Supporters

Timespan's Artist in Residence programme is supported by the Paul Hamlyn Foundation and the Eurpoean Community Highland Leader 2007-2013 Programme

Sunday 16 January 2011

Sunday 15 January - Timespan-Third Stay






The weather was still cold when I came back on Wednesday this last week although it was not so intense - much of the snow had gone. When I looked through the photographs that I had taken here in Helmsdale before Christmas the light had a different quality then than it holds now.
In December I had said to Lorna, who works here, that what I loved about winter was the colours and yesterday we spoke again about the clarity of colour when there is snow and ice around. Violets and oranges, greens, blues and reds. Sometimes they are muted when there is mist or rain but when the sun shines and there is ice in the air they sing all around. Sing is the only word I can think of which speaks of the feeling they create- the colours resonate-resembling birdsong at dawn or robins at dusk.

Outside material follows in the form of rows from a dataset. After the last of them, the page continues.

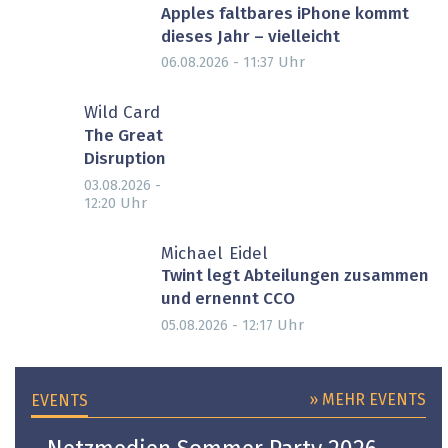
Apples faltbares iPhone kommt
dieses Jahr – vielleicht
Uhr
06.08.2026 - 11:37
Wild Card
The Great
Disruption
03.08.2026 -
Uhr
12:20
Michael Eidel
Twint legt Abteilungen zusammen
und ernennt CCO
Uhr
05.08.2026 - 12:17
» MEHR EVENTS
EVENTS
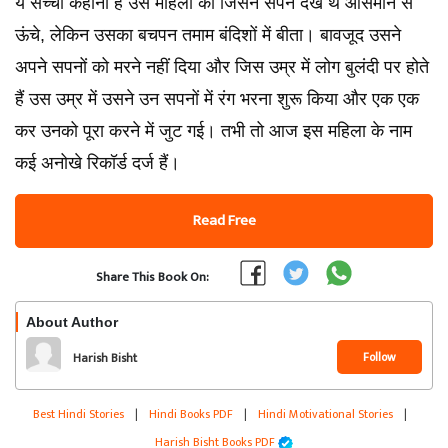
ये सच्ची कहानी है उस महिला की जिसने सपने देखे थे आसमान से
ऊंचे, लेकिन उसका बचपन तमाम बंदिशों में बीता। बावजूद उसने
अपने सपनों को मरने नहीं दिया और जिस उम्र में लोग बुलंदी पर होते
हैं उस उम्र में उसने उन सपनों में रंग भरना शुरू किया और एक एक
कर उनको पूरा करने में जुट गई। तभी तो आज इस महिला के नाम
कई अनोखे रिकॉर्ड दर्ज हैं।
Read Free
Share This Book On:
About Author
Follow
Harish Bisht
Best Hindi Stories
|
Hindi Books PDF
|
Hindi Motivational Stories
|
Harish Bisht Books PDF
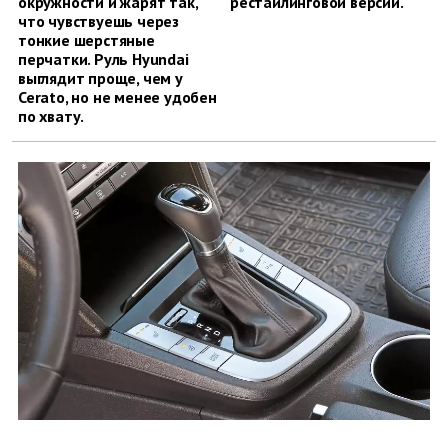
окружности и жарят так,
рестайлинговой версии.
что чувствуешь через
тонкие шерстяные
перчатки. Руль Hyundai
выглядит проще, чем у
Cerato, но не менее удобен
по хвату.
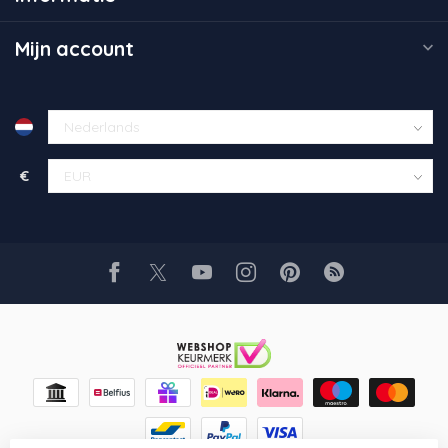
Mijn account
€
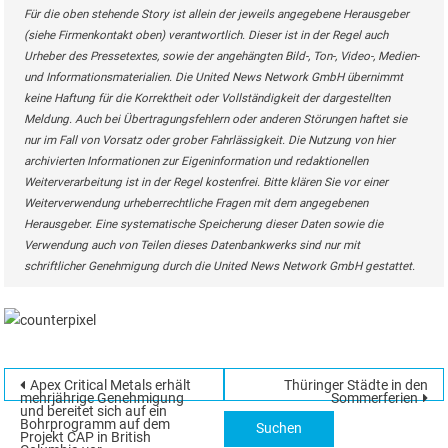
Für die oben stehende Story ist allein der jeweils angegebene Herausgeber
(siehe Firmenkontakt oben) verantwortlich. Dieser ist in der Regel auch
Urheber des Pressetextes, sowie der angehängten Bild-, Ton-, Video-, Medien-
und Informationsmaterialien. Die United News Network GmbH übernimmt
keine Haftung für die Korrektheit oder Vollständigkeit der dargestellten
Meldung. Auch bei Übertragungsfehlern oder anderen Störungen haftet sie
nur im Fall von Vorsatz oder grober Fahrlässigkeit. Die Nutzung von hier
archivierten Informationen zur Eigeninformation und redaktionellen
Weiterverarbeitung ist in der Regel kostenfrei. Bitte klären Sie vor einer
Weiterverwendung urheberrechtliche Fragen mit dem angegebenen
Herausgeber. Eine systematische Speicherung dieser Daten sowie die
Verwendung auch von Teilen dieses Datenbankwerks sind nur mit
schriftlicher Genehmigung durch die United News Network GmbH gestattet.
Beitragsnavigation
Apex Critical Metals erhält
Thüringer Städte in den
Suchen
mehrjährige Genehmigung
Sommerferien
und bereitet sich auf ein
nach:
Bohrprogramm auf dem
Projekt CAP in British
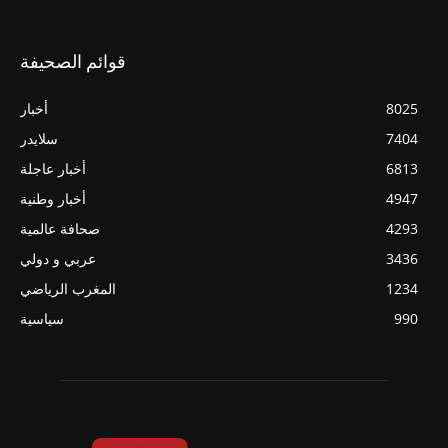
قوائم الصحيفة
8025
أخبار
7404
سلايدر
6813
أخبار عاجلة
4947
أخبار وطنية
4293
صحافة عالمية
3436
عربي و دولي
1234
المغرب الرياضي
990
سياسية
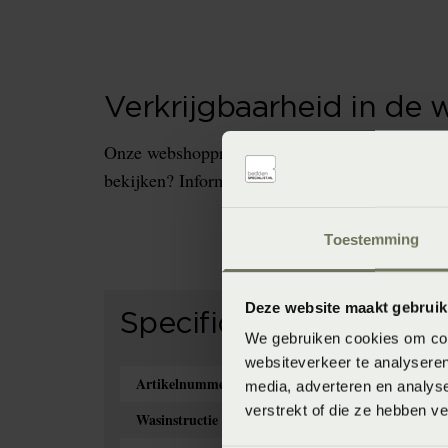
Verkrijgbaarheid in de 
Onze webshopproducten zijn niet altijd verkrijg
bekijken? Informeer dan eerst naar de beschikb
Toestemming
Deze website maakt gebruik
Specificaties
We gebruiken cookies om cont
websiteverkeer te analyseren
Artikelnummer
8714322885239
media, adverteren en analys
verstrekt of die ze hebben v
Wasinstructie
Wasvoorschrift: wa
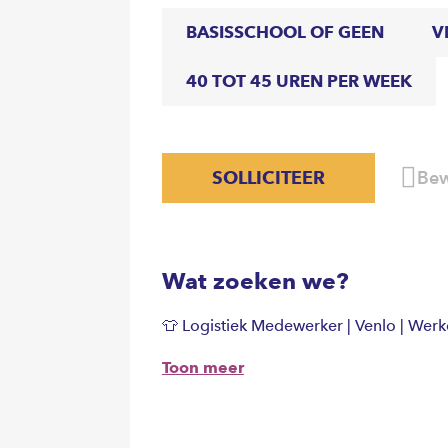
BASISSCHOOL OF GEEN
V
40 TOT 45 UREN PER WEEK
SOLLICITEER
Bew
Wat zoeken we?
👕 Logistiek Medewerker | Venlo | Wer
Toon meer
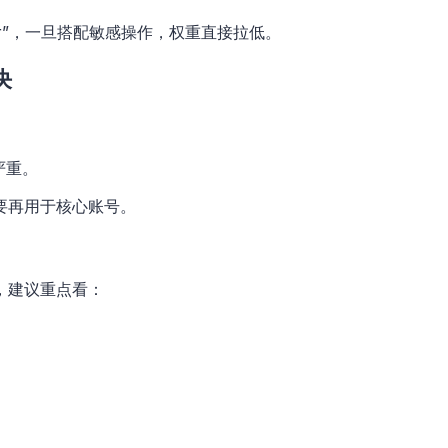
enter”，一旦搭配敏感操作，权重直接拉低。
决
严重。
要再用于核心账号。
，建议重点看：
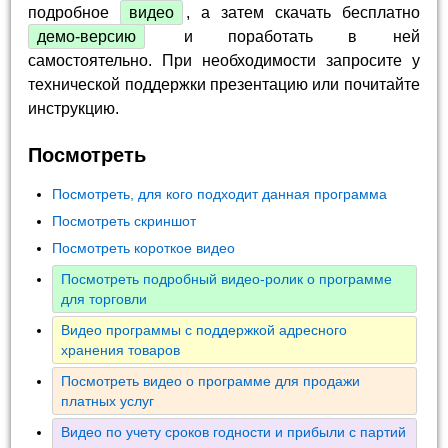
подробное
видео
, а затем скачать бесплатно
демо-версию
и поработать в ней
самостоятельно. При необходимости запросите у
технической поддержки презентацию или почитайте
инструкцию.
Посмотреть
Посмотреть, для кого подходит данная программа
Посмотреть скриншот
Посмотреть короткое видео
Посмотреть подробный видео-ролик о программе
для торговли
Видео программы с поддержкой адресного
хранения товаров
Посмотреть видео о программе для продажи
платных услуг
Видео по учету сроков годности и прибыли с партий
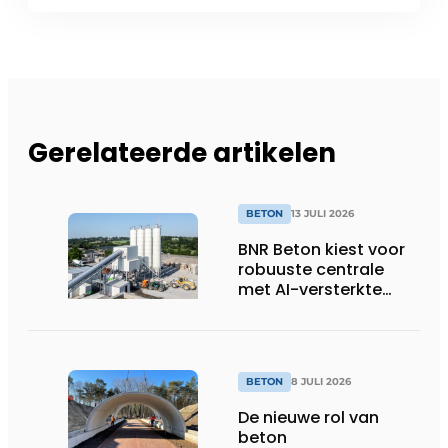
Gerelateerde artikelen
BETON
13 JULI 2026
BNR Beton kiest voor
robuuste centrale
met AI-versterkte
topservice
BETON
8 JULI 2026
De nieuwe rol van
beton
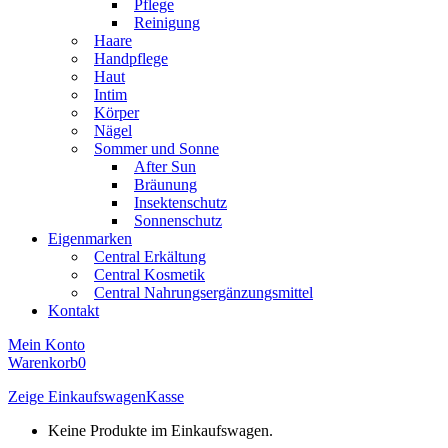
Pflege
Reinigung
Haare
Handpflege
Haut
Intim
Körper
Nägel
Sommer und Sonne
After Sun
Bräunung
Insektenschutz
Sonnenschutz
Eigenmarken
Central Erkältung
Central Kosmetik
Central Nahrungsergänzungsmittel
Kontakt
Mein Konto
Warenkorb
0
Zeige Einkaufswagen
Kasse
Keine Produkte im Einkaufswagen.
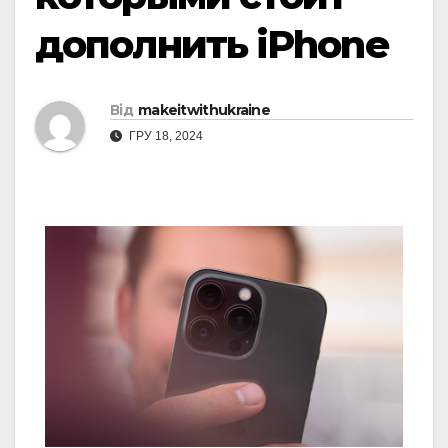
дополнить iPhone
Від
makeitwithukraine
ГРУ 18, 2024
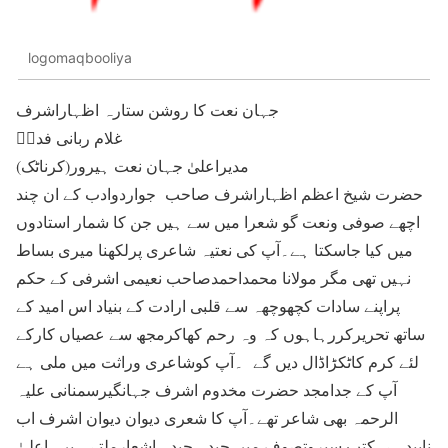
logomaqbooliya
جہان نعت کا روشن ستارہ اظہاراشرف
غلام ربانی فداؔ
مدیراعلیٰ جہان نعت ہیرور(کرناٹک)
حضرت شیخ اعظم اظہاراشرف صاحب جواردوادب کے ان چند
اچھے صوفی ونعت گو شعرا میں سے ہیں جن کا شمار استادوں
میں کیا جاسکتا ہے۔آپ کی نعتیہ شاعری پرلکھنا میری بساط
نہیں تھی مگر مولانا محمداحمدصاحب نعیمی اشرفی کے حکم
پراپنے سادات کچھوچھہ سے قلبی ارادت کے بنیاد اس امید کے
ساتھ تحریرکررہاہوں کہ وہ رحم کھاکرمجھ سے عصیاں کارکے
لئے کرم کاٹکڑاڈال دیں گے ۔آپ کوشاعری وراثت میں ملی ہے
آپ کے جدامجد حضرت مخدوم اشرف جہانگیرسمنانی علیہ
الرحمہ بھی شاعر تھے۔آپ کا شعری دیوان دیوان اشرف اب
ناپیدہے۔کتب سیروتصوف میں چیدہ چیدہ اشعارملتے ہیں۔اعلیٰ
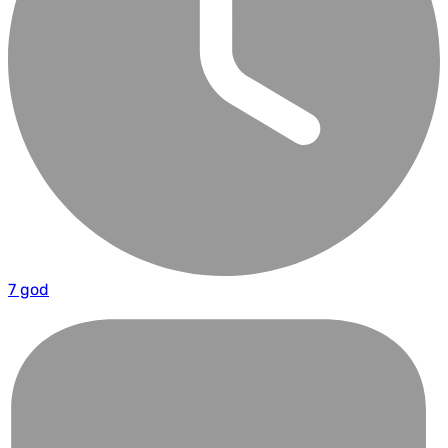
7 god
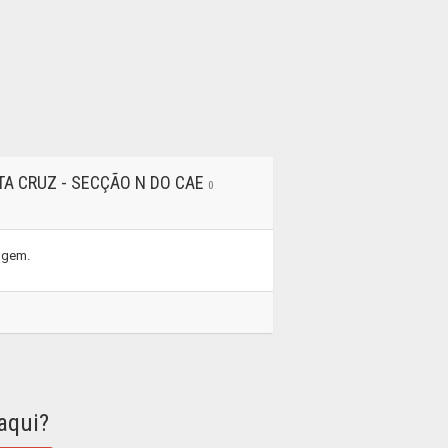
TA CRUZ - SECÇÃO N DO CAE
0
tagem.
aqui?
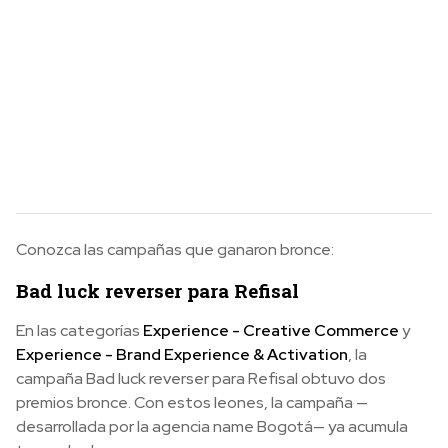
Conozca las campañas que ganaron bronce:
Bad luck reverser para Refisal
En las categorías
Experience - Creative Commerce
y
Experience - Brand Experience & Activation
, la
campaña Bad luck reverser para Refisal obtuvo dos
premios bronce. Con estos leones, la campaña —
desarrollada por la agencia name Bogotá— ya acumula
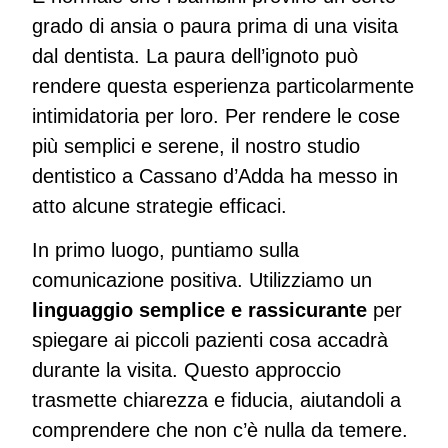
grado di ansia o paura prima di una visita
dal dentista. La paura dell’ignoto può
rendere questa esperienza particolarmente
intimidatoria per loro. Per rendere le cose
più semplici e serene, il nostro studio
dentistico a Cassano d’Adda ha messo in
atto alcune strategie efficaci.
In primo luogo, puntiamo sulla
comunicazione positiva. Utilizziamo un
linguaggio semplice e rassicurante
per
spiegare ai piccoli pazienti cosa accadrà
durante la visita. Questo approccio
trasmette chiarezza e fiducia, aiutandoli a
comprendere che non c’è nulla da temere.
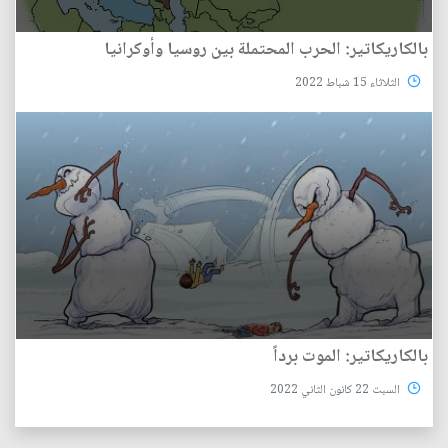
بالكاريكاتير: الحرب المحتملة بين روسيا وأوكرانيا
الثلاثاء 15 شباط 2022
بالكاريكاتير: الموت برداً
السبت 22 كانون الثاني 2022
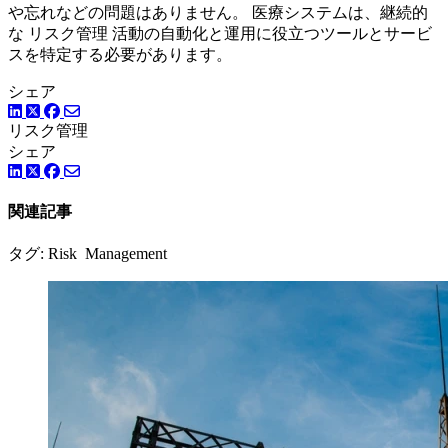
や忘れなどの問題はありません。 医療システムは、継続的
な リスク管理 活動の自動化と運用に役立つツールとサービ
スを特定する必要があります。
シェア
LinkedIn
Facebook
ツイッター
リスク管理
シェア
LinkedIn
Facebook
ツイッター
関連記事
タグ: Risk Management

Now, in January of the New Year, I am back by the River Helmsdale in the morning sun – warm and watching the water pass below the Telford Bridge. Under the arches the icicles have melted and the last of their drops rain down on the stones revealed by the ebbing tide. The resident crows take flight from the clock tower of the war memorial and clamour raucously as they swoop overhead, their wings flashing blue and black against the sky. A solitary heron beats its wings and trails its long legs behind on its way to the harbour.
At the harbour everything is quiet and still. I go to the Harbourmaster’s office and ask for tide tables so that I will know which way the water will be flowing – it is not always obvious. He comes downstairs and I mention the silent stillness. He has worked here for years and in that time the harbour has lost the last of its fishing boats because of the quotas imposed on Scottish fishermen by Europe. The restrictions have become tighter and tighter and are strangling the industry. At the moment the British public are taking more notice because of Hugh’s Fish Fighthttp://www.fishfight.net/, but how long will the impetus for change provided by celebrity input last? Jamie Oliver’s successes with the quality of school dinners have had the feet cut from under them by the latest chancellor’s spending economies.
Food – it concerns us all – not least because most people’s access to it is controlled by big business. Many people wouldn’t recognise an entire cod – still less know what to do with it once they had managed to catch it.